The full suite of slow tests can be run from the root directory of the source code as

pytest -v -m 'slow' deepchem

To test your code locally, you will have to setup a symbolic link to your current development directory. To do this, simply run

python setup.py develop

while installing the package from source. This will let you see changes that you make to the source code when you import the package and, in particular, it allows you to import the new classes/methods for unit tests.

Ensure that the tests pass locally! Check this by running

python -m pytest <modified file>

Testing Machine Learning Models

Testing the correctness of a machine learning model can be quite tricky to do in practice. When adding a new machine learning model to DeepChem, you should add at least a few basic types of unit tests:

  • Overfitting test: Create a small synthetic dataset and test that your model can learn this datasest with high accuracy. For regression and classification task, this should correspond to low training error on the dataset. For generative tasks, this should correspond to low training loss on the dataset.

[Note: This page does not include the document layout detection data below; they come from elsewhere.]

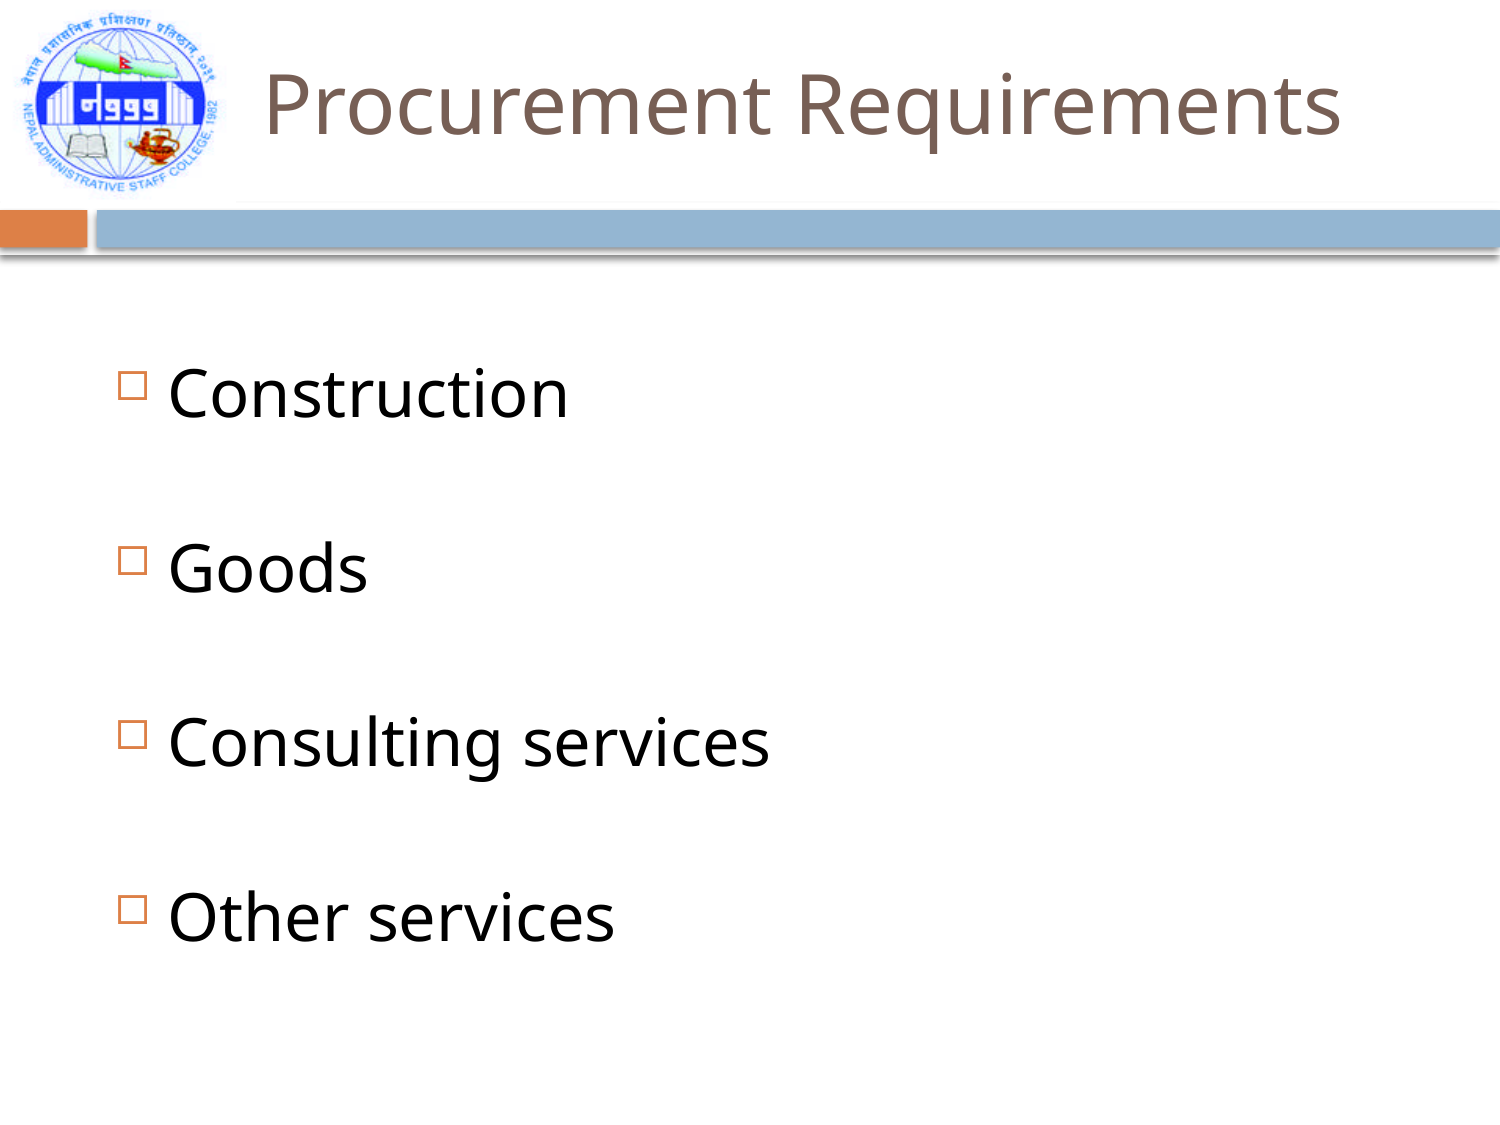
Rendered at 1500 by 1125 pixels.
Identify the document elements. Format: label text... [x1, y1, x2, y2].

picture [1, 0, 236, 208]
list Construction Goods Consulting services Other services [99, 263, 1475, 1075]
title Procurement Requirements [247, 69, 1500, 233]
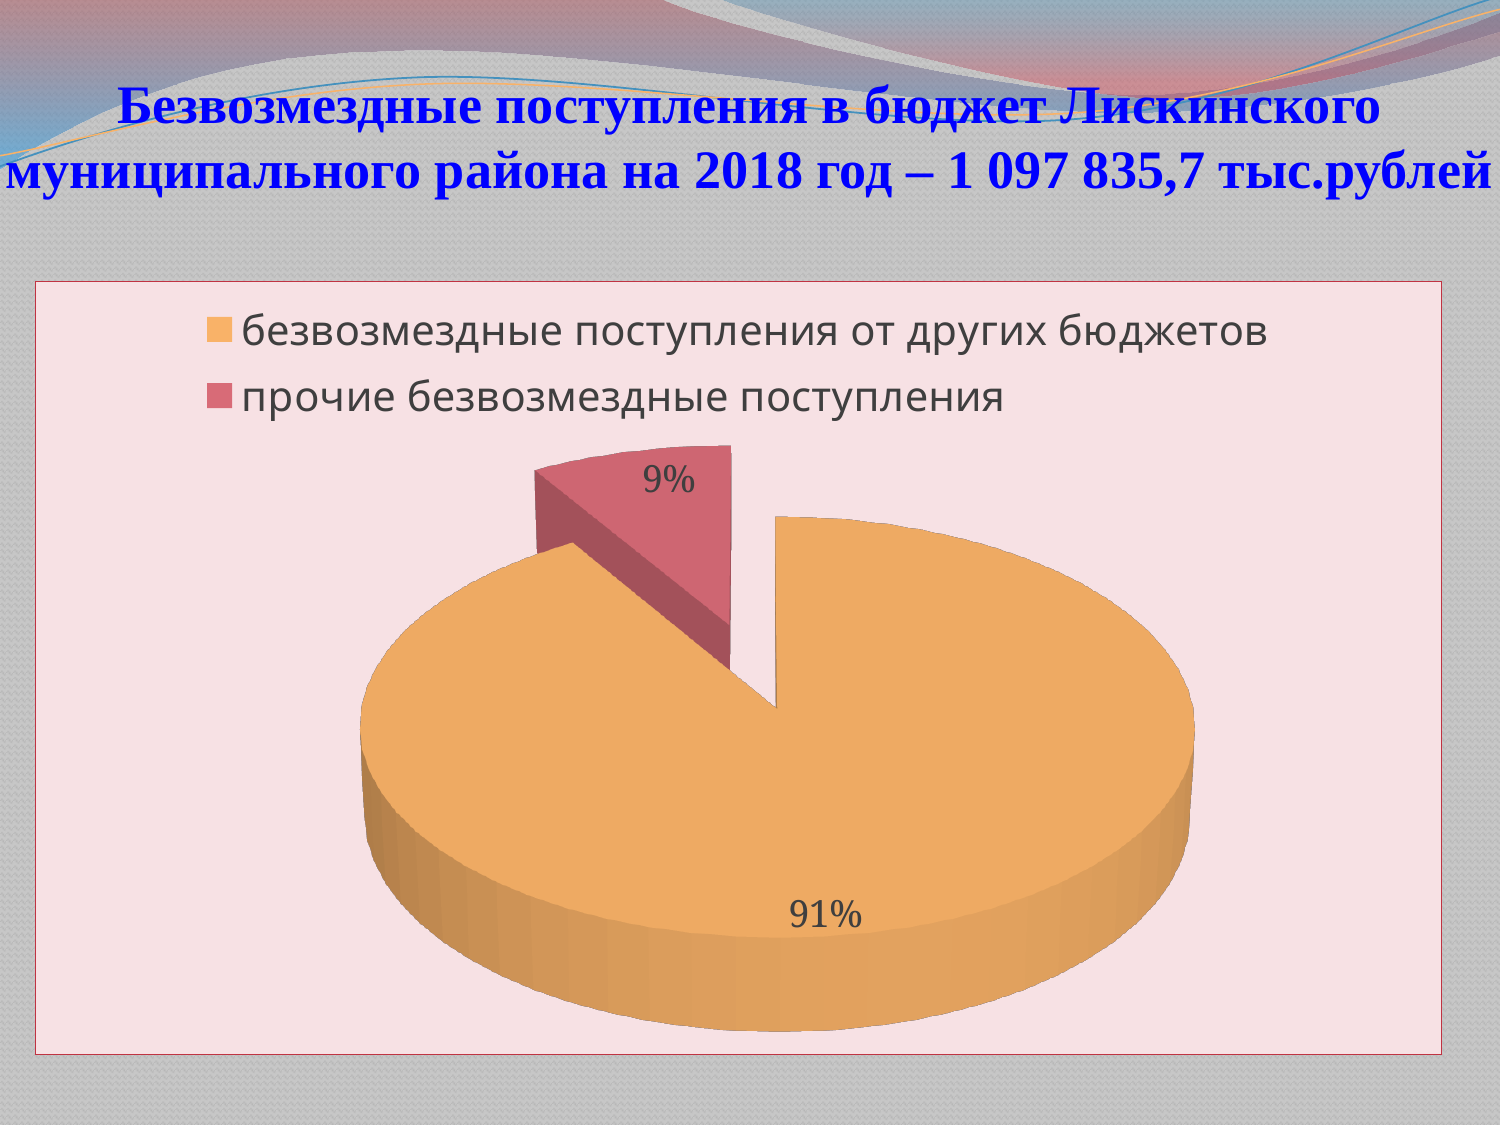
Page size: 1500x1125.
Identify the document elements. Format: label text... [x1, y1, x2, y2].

chart [34, 280, 1442, 1055]
title Безвозмездные поступления в бюджет Лискинского муниципального района на 2018 год – 1 097 835,7 тыс.рублей [0, 35, 1500, 200]
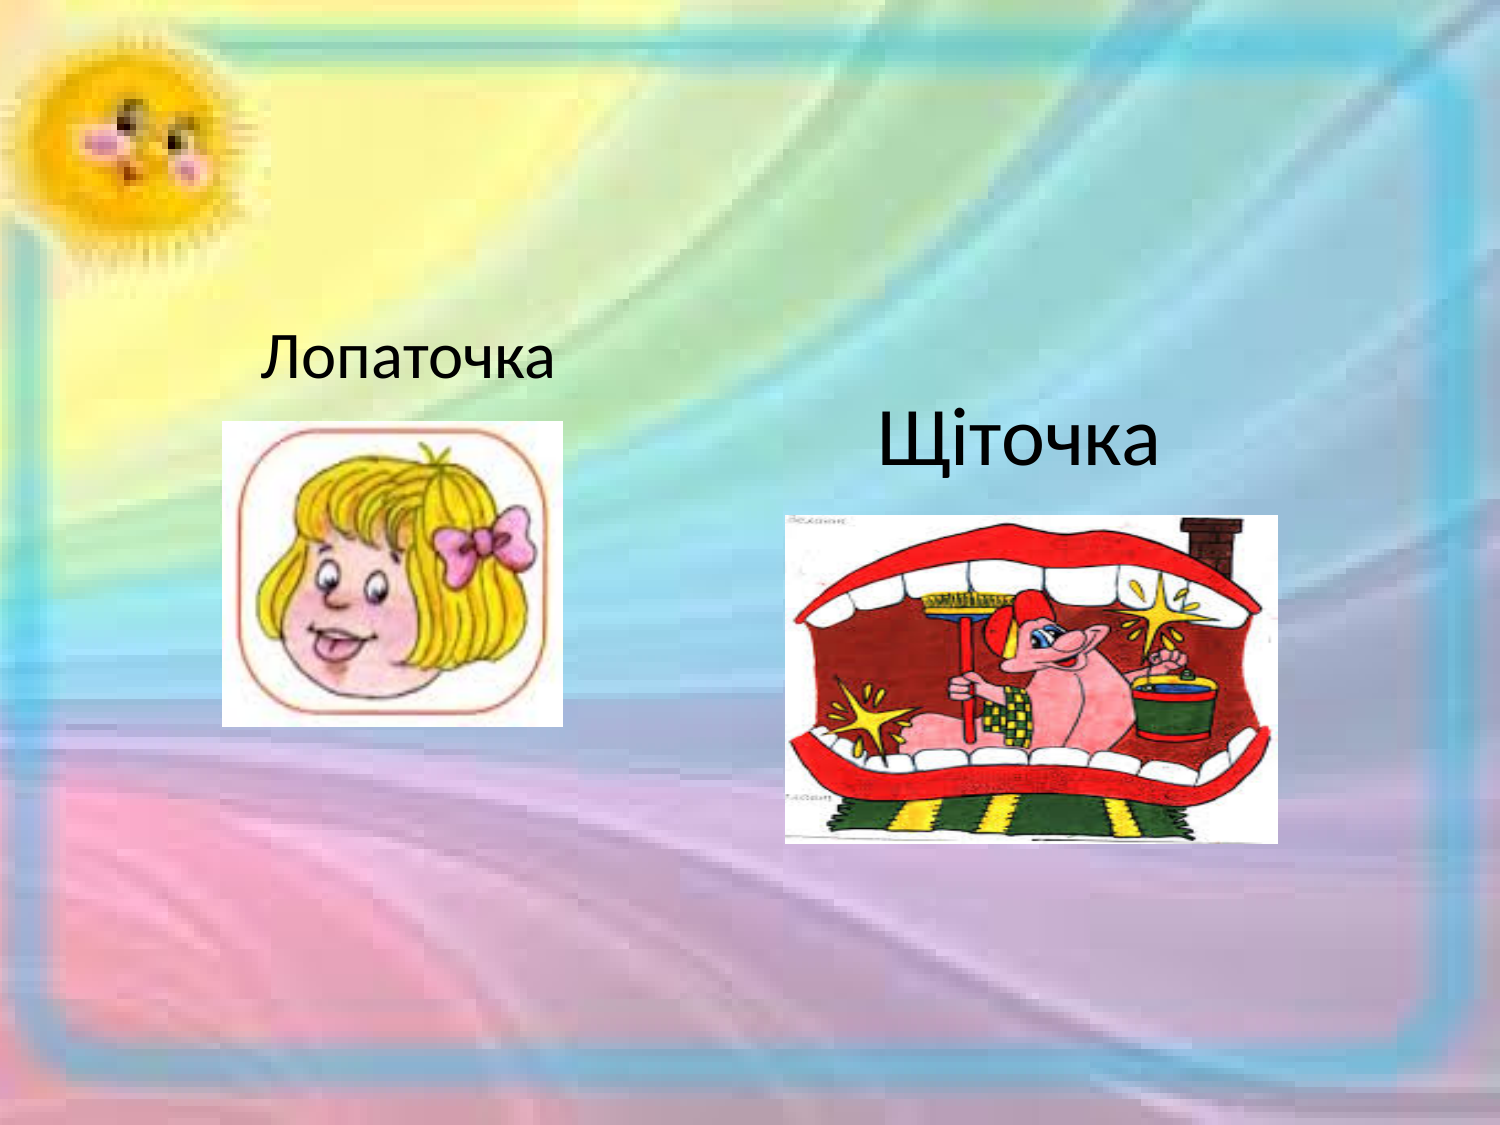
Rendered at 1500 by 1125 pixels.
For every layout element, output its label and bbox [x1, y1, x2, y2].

picture [222, 421, 563, 727]
picture [784, 515, 1278, 844]
list [0, 0, 1500, 1125]
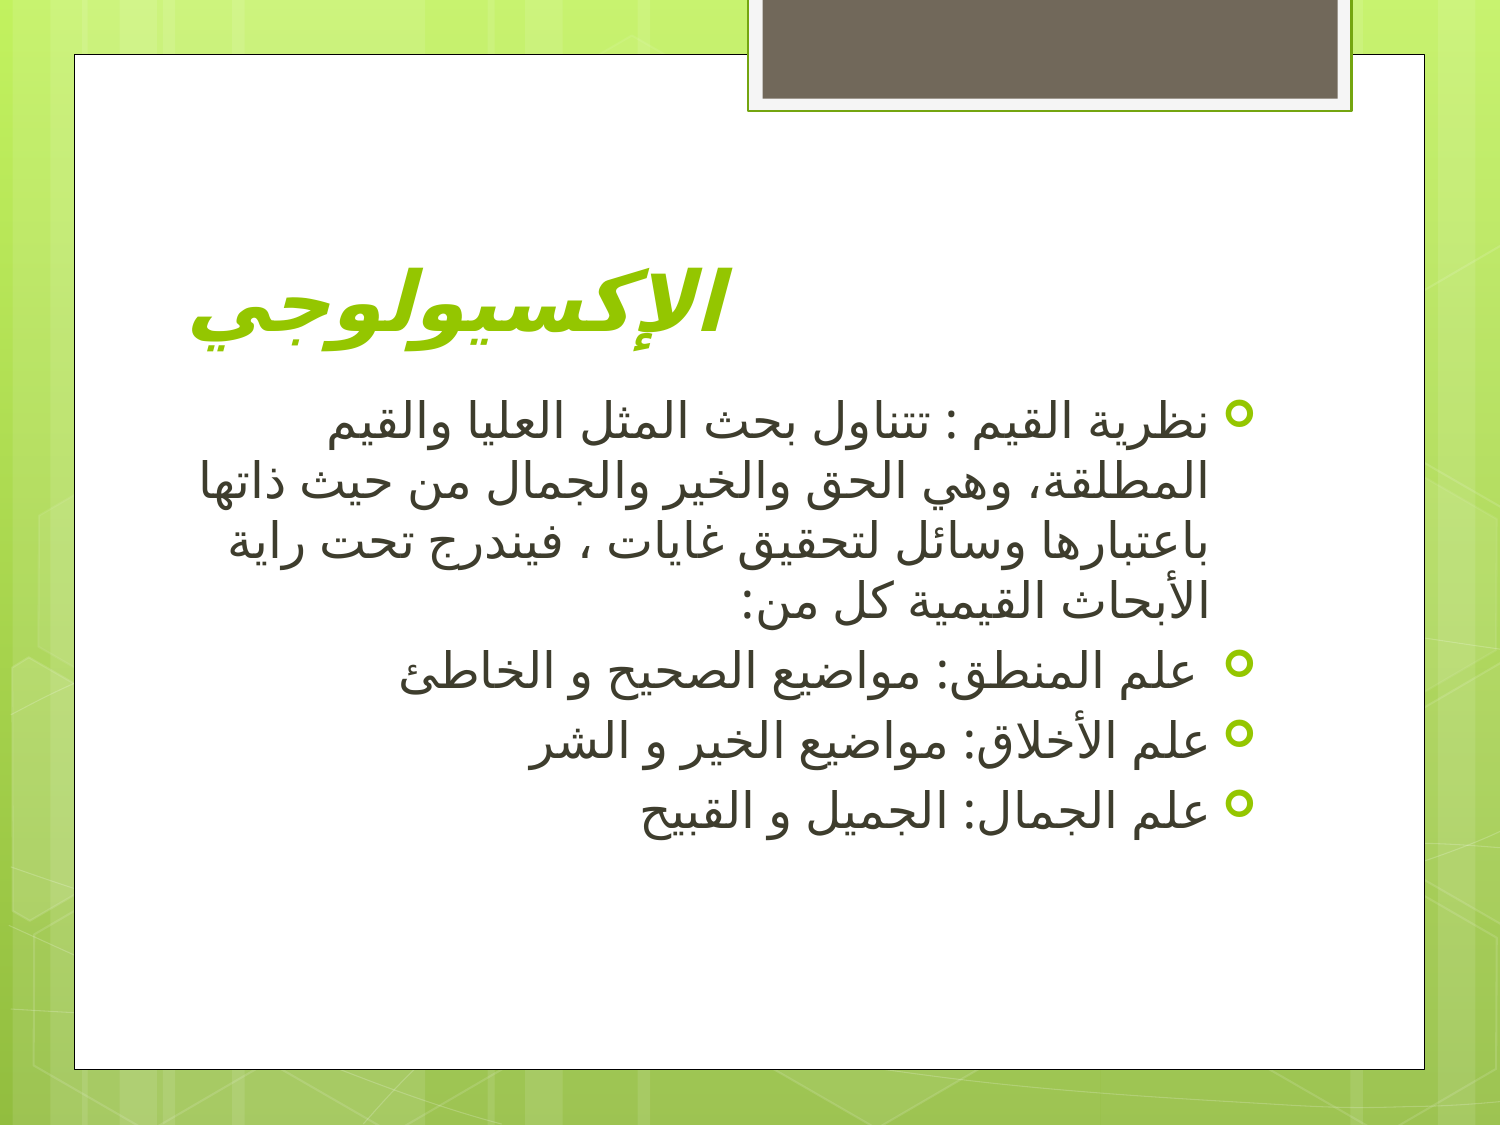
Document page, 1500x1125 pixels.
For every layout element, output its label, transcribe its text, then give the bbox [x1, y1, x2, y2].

  • Reloading test: Check that a trained model can be saved to disk and reloaded correctly. This should involve checking that predictions from the saved and reloaded models matching exactly.

Note that unit tests are not sufficient to gauge the real performance of a model. You should benchmark your model on larger datasets as well and report your benchmarking tests in the PR comments.

For testing tensorflow models and pytorch models, we recommend testing in different conda environments. Tensorflow 2.6 supports numpy 1.19 while pytorch supports numpy 1.21. This version mismatch on numpy dependency sometimes causes trouble in installing tensorflow and pytorch backends in the same environment.

For testing tensorflow models of deepchem, we create a tensorflow test environment and then run the test as follows:

conda create -n tf-test python=3.8
conda activate tf-test
pip install conda-merge
conda-merge requirements/tensorflow/env_tensorflow.yml env.test.yml > env.yml
conda env update --file env.yml --prune
pytest -v -m 'tensorflow' deepchem

For testing pytorch models of deepchem, first create a pytorch test environment and then run the tests as follows:

conda create -n pytorch-test python=3.8
conda activate pytorch-test
pip install conda-merge
conda-merge requirements/torch/env_torch.yml requirements/torch/env_torch.cpu.yml env.test.yml > env.yml
conda env update --file env.yml --prune
pytest -v -m 'torch' deepchem

Type Annotations

Type annotations are an important tool for avoiding bugs. All new code should provide type annotations for function arguments and return types. When you make significant changes to existing code that does not have type annotations, please consider adding them at the same time.

We use the mypy static type checker to verify code correctness. It is automatically run on every pull request. If you want to run it locally to make sure you are using types correctly before checking in your code, cd to the top level directory of the repository and execute the command

mypy -p deepchem --ignore-missing-imports

Because Python is such a dynamic language, it sometimes is not obvious what type to specify. A good rule of thumb is to be permissive about input types and strict about output types. For example, many functions are documented as taking a list as an argument, but actually work just as well with a tuple. In those cases, it is best to specify the input type as Sequence to accept either one. But if a function returns a list, specify the type as List because we can guarantee the return value will always have that exact type.

Another important case is NumPy arrays. Many functions are documented as taking an array, but actually can accept any array-like object: a list of numbers, a list of lists of numbers, a list of arrays, etc. In that case, specify the type as Sequence to accept any of these. On the other hand, if the function truly requires an array and will fail with any other input, specify it as np.ndarray.

The deepchem.utils.typing module contains definitions of some types that appear frequently in the DeepChem API. You may find them useful when annotating code.